Text segment —
An experimental study on the effects of internal tubular coatings on mitigating wax deposition in offshore oil production

1. Introduction

As the demand for petroleum resources increases, the areas of oil production are expanding into the deep seas; consequently, technologies for flow assurance are becoming very important. These technologies include various types of engineering applications that enable fluids to flow from reservoirs to refinery facilities without interference. Petroleum wax is one of the factors that can prevent flow assurance under low temperature environments. Wax is a complex substance consisting of normal-paraffin, iso-paraffin and cyclo-paraffin, having carbon numbers between 18 and 65. When the temperature of oil flowing in a pipeline decreases below the wax appearance temperature (WAT), wax is precipitated as a crystal substance and accumulates on the inner walls of the pipeline, preventing flow assurance. Such material, deposited within a pipeline in the Gulf of Mexico between 1992 and 2002, accounted for a total of 51 blockages and considerable financial costs in the resolution of the problems [1].

What is required — Carry on the introduction about wax deposition in offshore oil pipelines, starting right after its last sentence.

Records provided —
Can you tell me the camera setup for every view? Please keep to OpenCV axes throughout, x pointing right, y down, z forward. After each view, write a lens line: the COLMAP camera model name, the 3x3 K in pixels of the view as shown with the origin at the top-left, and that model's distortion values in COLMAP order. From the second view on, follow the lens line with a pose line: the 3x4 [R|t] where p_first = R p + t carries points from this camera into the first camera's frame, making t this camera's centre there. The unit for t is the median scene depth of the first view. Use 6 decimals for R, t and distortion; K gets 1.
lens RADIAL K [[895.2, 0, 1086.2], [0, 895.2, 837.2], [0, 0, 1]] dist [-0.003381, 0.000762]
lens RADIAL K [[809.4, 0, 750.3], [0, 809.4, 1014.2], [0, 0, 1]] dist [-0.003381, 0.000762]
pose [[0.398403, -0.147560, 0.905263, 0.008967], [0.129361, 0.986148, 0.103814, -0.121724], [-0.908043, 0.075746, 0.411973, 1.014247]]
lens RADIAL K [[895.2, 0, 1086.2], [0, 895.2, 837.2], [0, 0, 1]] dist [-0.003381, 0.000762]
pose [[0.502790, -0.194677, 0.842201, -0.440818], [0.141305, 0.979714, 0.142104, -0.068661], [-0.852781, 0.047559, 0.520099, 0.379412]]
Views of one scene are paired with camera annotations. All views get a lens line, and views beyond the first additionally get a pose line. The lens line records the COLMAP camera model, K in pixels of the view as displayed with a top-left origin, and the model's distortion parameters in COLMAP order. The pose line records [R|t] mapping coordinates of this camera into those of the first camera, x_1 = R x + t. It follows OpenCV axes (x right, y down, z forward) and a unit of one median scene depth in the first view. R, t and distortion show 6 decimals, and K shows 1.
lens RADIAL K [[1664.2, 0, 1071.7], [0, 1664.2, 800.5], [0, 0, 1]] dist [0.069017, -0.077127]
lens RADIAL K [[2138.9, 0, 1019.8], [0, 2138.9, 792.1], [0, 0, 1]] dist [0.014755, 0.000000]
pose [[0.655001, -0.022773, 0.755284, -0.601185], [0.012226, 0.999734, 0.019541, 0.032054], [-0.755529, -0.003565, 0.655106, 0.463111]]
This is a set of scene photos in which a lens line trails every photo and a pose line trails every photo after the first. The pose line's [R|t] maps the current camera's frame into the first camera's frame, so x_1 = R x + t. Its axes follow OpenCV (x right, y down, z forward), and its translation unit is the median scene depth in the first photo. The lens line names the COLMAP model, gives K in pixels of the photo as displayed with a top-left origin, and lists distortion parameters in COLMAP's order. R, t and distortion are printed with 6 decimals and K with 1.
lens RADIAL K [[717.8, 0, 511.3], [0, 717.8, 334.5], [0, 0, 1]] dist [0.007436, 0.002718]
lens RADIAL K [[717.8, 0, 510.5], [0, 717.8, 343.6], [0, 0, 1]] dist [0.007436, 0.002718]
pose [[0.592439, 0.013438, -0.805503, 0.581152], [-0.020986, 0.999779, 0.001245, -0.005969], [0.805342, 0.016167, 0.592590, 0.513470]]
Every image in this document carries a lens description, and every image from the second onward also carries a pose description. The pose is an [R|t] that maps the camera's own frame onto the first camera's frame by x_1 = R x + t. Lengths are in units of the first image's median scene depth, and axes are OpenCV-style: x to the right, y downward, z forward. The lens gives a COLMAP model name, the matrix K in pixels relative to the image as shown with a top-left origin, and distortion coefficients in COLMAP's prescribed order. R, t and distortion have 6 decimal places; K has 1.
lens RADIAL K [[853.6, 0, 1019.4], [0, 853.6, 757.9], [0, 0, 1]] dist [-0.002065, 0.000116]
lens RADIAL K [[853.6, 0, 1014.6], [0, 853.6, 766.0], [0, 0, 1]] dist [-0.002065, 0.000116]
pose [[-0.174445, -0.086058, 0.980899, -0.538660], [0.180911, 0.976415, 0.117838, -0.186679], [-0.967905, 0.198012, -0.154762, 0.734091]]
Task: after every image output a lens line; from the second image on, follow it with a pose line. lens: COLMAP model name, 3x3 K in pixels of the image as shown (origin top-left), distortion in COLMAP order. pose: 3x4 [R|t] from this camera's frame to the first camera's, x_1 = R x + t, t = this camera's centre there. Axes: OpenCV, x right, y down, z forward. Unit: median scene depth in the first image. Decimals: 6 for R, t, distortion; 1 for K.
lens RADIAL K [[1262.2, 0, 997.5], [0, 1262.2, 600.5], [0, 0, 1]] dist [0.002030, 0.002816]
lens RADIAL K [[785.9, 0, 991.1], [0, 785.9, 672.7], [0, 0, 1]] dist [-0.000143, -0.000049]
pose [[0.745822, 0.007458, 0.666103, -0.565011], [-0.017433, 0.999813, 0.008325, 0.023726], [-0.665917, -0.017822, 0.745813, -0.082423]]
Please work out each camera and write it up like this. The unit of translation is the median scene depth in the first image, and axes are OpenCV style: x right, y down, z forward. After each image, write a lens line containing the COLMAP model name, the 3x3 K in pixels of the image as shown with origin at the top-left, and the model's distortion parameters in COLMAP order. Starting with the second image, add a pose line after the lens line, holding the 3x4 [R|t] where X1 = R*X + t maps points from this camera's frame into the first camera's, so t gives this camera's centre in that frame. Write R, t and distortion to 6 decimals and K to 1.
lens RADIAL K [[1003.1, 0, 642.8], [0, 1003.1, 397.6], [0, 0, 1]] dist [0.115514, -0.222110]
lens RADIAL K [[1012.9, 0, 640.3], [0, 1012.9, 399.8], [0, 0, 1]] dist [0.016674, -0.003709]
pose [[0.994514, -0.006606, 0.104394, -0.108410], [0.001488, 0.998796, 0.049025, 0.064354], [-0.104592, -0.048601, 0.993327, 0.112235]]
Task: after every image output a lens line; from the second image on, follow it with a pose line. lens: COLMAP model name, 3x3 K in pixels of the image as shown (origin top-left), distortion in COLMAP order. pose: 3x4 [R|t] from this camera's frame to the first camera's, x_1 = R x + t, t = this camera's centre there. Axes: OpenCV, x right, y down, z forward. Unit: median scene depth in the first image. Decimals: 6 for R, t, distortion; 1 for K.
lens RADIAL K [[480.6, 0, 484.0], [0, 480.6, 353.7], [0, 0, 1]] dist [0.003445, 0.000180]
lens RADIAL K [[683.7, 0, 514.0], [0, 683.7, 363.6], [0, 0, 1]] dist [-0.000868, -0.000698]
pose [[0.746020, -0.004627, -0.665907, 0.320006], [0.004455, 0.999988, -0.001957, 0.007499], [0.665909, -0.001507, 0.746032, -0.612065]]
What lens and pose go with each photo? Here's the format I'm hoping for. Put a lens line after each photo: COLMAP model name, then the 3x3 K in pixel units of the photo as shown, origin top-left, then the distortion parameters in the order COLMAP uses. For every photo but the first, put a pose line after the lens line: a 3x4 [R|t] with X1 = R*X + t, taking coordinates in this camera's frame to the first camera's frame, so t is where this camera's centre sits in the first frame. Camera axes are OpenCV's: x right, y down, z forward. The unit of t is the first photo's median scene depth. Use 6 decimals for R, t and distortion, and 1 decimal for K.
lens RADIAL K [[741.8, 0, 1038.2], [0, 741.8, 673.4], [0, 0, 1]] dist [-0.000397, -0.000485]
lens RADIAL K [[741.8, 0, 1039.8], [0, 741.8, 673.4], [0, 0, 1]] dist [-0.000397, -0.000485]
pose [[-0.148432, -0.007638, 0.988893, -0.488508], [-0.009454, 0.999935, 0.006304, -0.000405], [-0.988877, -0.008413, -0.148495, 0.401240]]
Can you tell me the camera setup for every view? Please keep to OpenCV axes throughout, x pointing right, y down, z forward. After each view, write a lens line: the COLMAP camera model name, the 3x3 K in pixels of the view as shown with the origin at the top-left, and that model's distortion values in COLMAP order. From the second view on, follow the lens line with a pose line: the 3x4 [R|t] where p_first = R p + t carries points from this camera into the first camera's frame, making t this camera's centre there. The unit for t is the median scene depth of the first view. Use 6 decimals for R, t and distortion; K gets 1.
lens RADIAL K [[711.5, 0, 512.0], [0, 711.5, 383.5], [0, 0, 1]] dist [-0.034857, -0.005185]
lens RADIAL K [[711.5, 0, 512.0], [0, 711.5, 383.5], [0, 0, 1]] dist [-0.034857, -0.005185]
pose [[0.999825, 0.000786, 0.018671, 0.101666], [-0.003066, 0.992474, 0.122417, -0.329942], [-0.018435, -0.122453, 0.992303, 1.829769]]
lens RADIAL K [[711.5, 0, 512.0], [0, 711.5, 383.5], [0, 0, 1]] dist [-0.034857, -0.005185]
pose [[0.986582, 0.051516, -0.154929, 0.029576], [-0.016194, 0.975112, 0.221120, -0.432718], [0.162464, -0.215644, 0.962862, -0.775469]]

Answer to the exercise —
Technologies for flow assurance, which control wax deposition, include thermal management systems, wax inhibitors, pigging, and coating. An appropriately designed inner-wall coating for a pipeline can effectively reduce wax deposition without retarding oil production and causing financial losses. In the oil and gas industries, internal tubular coatings are commonly used to prevent corrosion of pipelines by carbon dioxide, hydrogen sulfide, oxygen, chloride, and acidic components. These coatings also improve the hydraulic flow of fluids. It was discovered that these coatings also reduced wax deposition in pipelines in areas where paraffin oils were produced. Subsequently, internal tubular coatings have been widely used as a long-term solution for the control of wax deposition in such areas. There have been a number of studies in this field. Coatings that are used on the inner wall of pipelines to prevent wax deposition include epoxy, also known as fusion bonded epoxy (FBE); polyurethane; polytetrafluoroethylene (PTFE) or Teflon; and diamond-like carbon (DLC). The physical properties of these coatings influence wax deposition; these properties are surface roughness, thermal insulation, and wettability.

This study experimentally analyzed the effects of epoxy, polyurethane, PTFE and DLC coatings on the reduction of wax deposition. The effects of the surface roughness and thermal insulation of the coatings on wax deposition were also analyzed.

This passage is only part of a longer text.